Biden signs order aimed at making voting easier

Biden signs order aimed at making voting easier
US President Joe Biden signed an executive order aimed at making it easier for Americans to vote.
3 min read
He announced the order in a pretaped speech (Getty)

US President Joe Biden on Sunday signed an executive order aimed at making it easier for Americans to vote at a time when new limits on their right to do so are pending in statehouses across the country.

He announced the order in a pretaped speech marking the anniversary of the 1965 civil rights march in Selma, Alabama, when peaceful Black marchers were attacked by police. That brutal suppression brought national attention to the issue of voting rights.

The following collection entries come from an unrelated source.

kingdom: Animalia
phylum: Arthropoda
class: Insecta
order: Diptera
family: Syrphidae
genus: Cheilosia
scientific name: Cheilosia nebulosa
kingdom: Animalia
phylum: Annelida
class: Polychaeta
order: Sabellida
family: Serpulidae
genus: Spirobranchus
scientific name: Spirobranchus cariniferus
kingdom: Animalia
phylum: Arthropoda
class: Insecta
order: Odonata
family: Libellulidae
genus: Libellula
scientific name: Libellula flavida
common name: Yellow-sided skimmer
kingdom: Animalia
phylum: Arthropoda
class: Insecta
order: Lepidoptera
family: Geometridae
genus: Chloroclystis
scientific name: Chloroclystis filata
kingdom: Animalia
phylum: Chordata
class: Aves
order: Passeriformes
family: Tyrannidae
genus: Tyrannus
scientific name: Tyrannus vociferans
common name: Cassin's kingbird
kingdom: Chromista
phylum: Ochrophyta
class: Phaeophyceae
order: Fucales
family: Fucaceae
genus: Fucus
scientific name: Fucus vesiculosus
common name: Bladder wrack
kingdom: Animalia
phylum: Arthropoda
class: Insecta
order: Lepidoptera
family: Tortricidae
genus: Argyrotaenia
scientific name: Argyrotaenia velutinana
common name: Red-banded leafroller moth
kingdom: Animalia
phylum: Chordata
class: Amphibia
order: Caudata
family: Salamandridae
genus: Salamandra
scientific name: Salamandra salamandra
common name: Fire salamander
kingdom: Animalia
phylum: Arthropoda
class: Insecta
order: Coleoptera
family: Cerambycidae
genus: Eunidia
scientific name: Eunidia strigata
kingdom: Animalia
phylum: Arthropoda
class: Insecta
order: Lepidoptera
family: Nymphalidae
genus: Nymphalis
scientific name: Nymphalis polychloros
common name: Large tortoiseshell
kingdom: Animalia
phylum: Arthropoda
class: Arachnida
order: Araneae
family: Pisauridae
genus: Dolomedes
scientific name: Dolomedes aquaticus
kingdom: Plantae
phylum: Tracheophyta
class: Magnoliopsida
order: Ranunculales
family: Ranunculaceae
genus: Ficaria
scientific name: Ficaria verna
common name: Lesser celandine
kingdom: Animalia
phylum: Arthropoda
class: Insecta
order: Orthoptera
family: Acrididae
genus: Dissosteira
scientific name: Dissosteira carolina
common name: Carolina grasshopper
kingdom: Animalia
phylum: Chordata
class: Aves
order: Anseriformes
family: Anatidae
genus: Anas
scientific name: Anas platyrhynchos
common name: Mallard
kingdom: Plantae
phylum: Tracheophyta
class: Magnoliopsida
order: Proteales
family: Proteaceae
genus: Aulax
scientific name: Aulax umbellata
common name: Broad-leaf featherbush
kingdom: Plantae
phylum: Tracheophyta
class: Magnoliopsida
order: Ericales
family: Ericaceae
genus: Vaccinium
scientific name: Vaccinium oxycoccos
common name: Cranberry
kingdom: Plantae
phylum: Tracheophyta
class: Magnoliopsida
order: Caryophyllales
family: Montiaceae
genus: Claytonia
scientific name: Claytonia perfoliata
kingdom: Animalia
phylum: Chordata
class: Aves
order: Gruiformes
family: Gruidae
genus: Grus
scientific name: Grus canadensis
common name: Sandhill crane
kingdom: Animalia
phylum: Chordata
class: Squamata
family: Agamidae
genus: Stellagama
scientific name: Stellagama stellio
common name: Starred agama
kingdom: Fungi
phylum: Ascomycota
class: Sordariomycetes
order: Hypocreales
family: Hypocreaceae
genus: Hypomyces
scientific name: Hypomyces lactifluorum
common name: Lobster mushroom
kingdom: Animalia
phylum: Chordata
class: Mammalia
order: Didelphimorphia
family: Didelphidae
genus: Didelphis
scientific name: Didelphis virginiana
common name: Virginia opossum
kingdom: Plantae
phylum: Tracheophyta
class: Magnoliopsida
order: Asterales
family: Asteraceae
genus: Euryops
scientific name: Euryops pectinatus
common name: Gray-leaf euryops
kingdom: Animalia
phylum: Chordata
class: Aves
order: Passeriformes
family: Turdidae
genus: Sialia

"Today, on the anniversary of Bloody Sunday, I am signing an executive order to make it easier for eligible voters to register to vote and improve access to voting," Biden said.

"Let the people vote."

Biden's move comes as several Republican-controlled state legislatures push to curtail voting access in response to Donald Trump's election loss and his repeated false claims of election fraud.

It also comes four days after the US House of Representatives passed a sweeping bill aimed at lowering voting barriers nationwide, a top Democratic priority but one stoutly opposed by Republicans.

The For the People Act would expand no-excuse voting by mail, make voter registration automatic, outlaw partisan redistricting and impose new requirements on so-called dark money donations to political groups.

But the bill, which Biden supports, faces a deeply uncertain fate, needing 60 votes to move forward in a Senate divided 50-50 between Democrats and Republicans.

Biden's order makes clear that voting rights are an administration priority, ordering all federal agencies to review ways to improve voting practices, with a particular focus on voters with disabilities, the incarcerated and other underserved groups.

But it contains few concrete and immediate changes and might have limited impact on the efforts in Republican states to restrict voting practices.

"The president doesn't have the executive authority to prevent a state from taking that kind of action," an administration official said in a briefing Saturday.

The order directs federal agencies to submit a "strategic plan" within 200 days outlining ways they can promote voter registration and participation.

It also directs the federal chief information officer to improve or modernize federal websites that provide election and voting information.

In his remarks Sunday, Biden said efforts to undermine the 2020 election results, which led to the January 6 attack on the Capitol, were now being followed "by an all-out assault on the right to vote in state legislatures all across the country."

"Elected officials in 43 states have already introduced more than 250 bills to make it harder for Americans to vote. We cannot let them succeed."

If the president's influence over state laws is limited, the administration briefer said he is doing all he can.

"He's leaving no cards on the table," she said.